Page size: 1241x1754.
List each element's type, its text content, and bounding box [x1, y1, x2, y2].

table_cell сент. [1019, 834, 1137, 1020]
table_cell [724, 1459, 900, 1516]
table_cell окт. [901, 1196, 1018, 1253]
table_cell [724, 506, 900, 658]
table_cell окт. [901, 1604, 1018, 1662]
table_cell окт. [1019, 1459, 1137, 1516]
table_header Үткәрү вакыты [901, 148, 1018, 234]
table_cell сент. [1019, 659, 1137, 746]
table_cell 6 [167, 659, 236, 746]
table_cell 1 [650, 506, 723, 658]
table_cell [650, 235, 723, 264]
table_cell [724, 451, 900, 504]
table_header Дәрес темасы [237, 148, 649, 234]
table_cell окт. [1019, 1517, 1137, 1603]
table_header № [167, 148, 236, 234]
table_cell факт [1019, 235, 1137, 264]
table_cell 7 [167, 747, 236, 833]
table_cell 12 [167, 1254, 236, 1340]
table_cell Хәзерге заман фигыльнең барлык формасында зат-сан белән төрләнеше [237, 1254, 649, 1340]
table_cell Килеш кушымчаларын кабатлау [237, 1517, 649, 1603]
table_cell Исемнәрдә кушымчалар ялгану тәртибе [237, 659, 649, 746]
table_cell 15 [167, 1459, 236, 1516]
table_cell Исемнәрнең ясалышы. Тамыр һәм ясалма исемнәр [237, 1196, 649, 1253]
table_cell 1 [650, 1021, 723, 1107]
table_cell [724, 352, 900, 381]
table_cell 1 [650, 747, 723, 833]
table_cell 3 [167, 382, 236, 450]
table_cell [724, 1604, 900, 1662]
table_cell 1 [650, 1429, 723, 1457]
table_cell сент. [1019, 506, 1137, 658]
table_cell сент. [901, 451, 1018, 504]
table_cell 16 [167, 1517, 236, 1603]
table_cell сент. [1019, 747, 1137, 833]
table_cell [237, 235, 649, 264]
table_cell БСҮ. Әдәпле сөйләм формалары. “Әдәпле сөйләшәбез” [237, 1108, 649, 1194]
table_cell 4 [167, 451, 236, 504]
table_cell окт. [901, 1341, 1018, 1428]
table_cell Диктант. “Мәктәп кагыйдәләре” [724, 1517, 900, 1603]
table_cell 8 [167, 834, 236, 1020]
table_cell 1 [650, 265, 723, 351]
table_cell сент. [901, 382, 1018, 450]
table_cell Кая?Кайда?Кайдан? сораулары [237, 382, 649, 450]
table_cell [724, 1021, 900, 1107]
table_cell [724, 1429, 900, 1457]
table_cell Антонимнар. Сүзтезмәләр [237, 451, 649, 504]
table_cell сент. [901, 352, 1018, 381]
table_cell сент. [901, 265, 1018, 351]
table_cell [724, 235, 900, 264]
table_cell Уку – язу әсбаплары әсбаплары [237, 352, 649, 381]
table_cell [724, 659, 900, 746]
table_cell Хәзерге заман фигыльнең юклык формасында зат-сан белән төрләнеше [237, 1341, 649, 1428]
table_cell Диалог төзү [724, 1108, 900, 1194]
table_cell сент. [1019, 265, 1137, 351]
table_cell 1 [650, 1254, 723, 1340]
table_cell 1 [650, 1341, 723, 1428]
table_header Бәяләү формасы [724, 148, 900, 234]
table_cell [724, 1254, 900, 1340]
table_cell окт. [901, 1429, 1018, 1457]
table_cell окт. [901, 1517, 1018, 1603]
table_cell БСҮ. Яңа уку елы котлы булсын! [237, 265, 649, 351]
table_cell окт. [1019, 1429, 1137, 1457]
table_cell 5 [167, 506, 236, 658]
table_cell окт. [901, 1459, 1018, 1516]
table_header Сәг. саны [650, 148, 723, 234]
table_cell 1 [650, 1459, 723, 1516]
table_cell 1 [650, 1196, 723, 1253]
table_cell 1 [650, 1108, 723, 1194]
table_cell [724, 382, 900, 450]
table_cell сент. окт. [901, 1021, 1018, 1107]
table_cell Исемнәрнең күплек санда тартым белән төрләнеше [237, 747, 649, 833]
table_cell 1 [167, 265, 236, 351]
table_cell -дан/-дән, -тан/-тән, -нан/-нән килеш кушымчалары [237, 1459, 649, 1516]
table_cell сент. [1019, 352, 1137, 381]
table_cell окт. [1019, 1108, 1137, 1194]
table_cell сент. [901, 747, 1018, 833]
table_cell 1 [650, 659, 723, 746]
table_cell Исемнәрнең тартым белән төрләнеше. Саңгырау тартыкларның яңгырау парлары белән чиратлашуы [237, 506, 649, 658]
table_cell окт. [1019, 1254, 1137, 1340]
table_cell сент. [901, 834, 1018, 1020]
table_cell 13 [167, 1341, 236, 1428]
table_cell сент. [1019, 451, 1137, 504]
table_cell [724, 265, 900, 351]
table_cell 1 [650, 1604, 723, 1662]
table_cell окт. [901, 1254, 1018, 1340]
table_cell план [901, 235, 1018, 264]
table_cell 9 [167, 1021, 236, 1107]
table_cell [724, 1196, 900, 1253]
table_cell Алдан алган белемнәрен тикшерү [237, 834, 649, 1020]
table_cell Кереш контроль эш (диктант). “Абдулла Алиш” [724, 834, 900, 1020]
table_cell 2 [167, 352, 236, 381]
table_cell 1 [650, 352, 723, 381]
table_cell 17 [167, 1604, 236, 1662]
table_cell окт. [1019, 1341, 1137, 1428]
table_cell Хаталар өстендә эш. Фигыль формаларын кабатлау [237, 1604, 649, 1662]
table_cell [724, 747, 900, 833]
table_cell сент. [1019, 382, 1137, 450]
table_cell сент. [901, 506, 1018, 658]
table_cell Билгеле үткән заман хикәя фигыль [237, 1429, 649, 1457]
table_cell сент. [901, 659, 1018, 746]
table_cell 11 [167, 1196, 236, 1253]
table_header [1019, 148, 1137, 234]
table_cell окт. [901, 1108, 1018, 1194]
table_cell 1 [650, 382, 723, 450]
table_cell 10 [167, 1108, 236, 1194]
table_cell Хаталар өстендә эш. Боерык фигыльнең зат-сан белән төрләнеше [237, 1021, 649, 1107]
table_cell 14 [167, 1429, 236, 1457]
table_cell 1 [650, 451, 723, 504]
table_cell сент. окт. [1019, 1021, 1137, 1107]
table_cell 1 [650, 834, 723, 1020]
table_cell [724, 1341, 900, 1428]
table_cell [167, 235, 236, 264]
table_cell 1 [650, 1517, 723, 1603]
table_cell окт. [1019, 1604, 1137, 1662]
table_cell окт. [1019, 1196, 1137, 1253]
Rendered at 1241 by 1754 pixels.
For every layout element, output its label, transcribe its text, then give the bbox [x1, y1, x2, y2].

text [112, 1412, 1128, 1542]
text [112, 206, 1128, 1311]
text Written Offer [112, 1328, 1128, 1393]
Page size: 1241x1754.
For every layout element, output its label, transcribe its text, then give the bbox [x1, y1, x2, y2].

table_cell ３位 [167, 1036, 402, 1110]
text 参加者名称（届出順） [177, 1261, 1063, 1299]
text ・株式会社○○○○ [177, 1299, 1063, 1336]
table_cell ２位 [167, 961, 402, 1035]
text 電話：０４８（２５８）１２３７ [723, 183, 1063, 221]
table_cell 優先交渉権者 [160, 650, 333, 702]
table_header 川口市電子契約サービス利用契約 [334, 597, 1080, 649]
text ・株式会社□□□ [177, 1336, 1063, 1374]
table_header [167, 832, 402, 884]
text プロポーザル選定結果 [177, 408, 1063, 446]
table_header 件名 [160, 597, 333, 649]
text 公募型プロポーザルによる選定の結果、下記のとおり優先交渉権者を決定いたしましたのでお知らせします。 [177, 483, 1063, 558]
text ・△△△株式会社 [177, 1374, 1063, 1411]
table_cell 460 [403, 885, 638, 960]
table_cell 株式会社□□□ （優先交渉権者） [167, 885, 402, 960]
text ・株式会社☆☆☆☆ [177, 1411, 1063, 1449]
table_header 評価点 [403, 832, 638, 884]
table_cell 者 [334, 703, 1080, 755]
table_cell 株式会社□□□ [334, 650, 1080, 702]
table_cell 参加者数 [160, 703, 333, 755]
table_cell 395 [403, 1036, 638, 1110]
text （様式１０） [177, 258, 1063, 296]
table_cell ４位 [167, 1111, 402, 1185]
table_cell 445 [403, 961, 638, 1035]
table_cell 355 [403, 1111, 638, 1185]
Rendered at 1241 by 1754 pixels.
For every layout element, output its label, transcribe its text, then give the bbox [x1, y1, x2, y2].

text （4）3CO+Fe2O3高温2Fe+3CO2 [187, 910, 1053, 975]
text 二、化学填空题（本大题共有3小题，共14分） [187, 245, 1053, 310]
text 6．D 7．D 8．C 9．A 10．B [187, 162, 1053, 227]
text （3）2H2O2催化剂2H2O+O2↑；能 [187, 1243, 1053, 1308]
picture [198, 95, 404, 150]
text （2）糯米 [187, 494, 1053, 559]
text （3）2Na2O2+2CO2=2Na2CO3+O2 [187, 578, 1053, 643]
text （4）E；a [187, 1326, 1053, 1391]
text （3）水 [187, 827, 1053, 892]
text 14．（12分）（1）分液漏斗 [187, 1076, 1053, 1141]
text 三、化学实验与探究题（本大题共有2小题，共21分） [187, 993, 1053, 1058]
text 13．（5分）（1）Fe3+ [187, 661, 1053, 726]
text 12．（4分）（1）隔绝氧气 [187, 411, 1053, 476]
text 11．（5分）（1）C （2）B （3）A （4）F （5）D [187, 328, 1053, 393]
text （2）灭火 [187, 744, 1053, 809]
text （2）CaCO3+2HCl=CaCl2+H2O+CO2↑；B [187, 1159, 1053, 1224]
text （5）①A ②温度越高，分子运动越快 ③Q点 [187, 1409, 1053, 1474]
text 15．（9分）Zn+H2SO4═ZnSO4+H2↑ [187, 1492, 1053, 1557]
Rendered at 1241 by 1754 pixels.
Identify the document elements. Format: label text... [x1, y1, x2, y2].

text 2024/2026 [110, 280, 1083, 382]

***

## Instructions to follow
Each line of the entries above that has the word "өстендә" is to be copied.

## Task solution
table_cell Хаталар өстендә эш. Фигыль формаларын кабатлау [237, 1604, 649, 1662]
table_cell Хаталар өстендә эш. Боерык фигыльнең зат-сан белән төрләнеше [237, 1021, 649, 1107]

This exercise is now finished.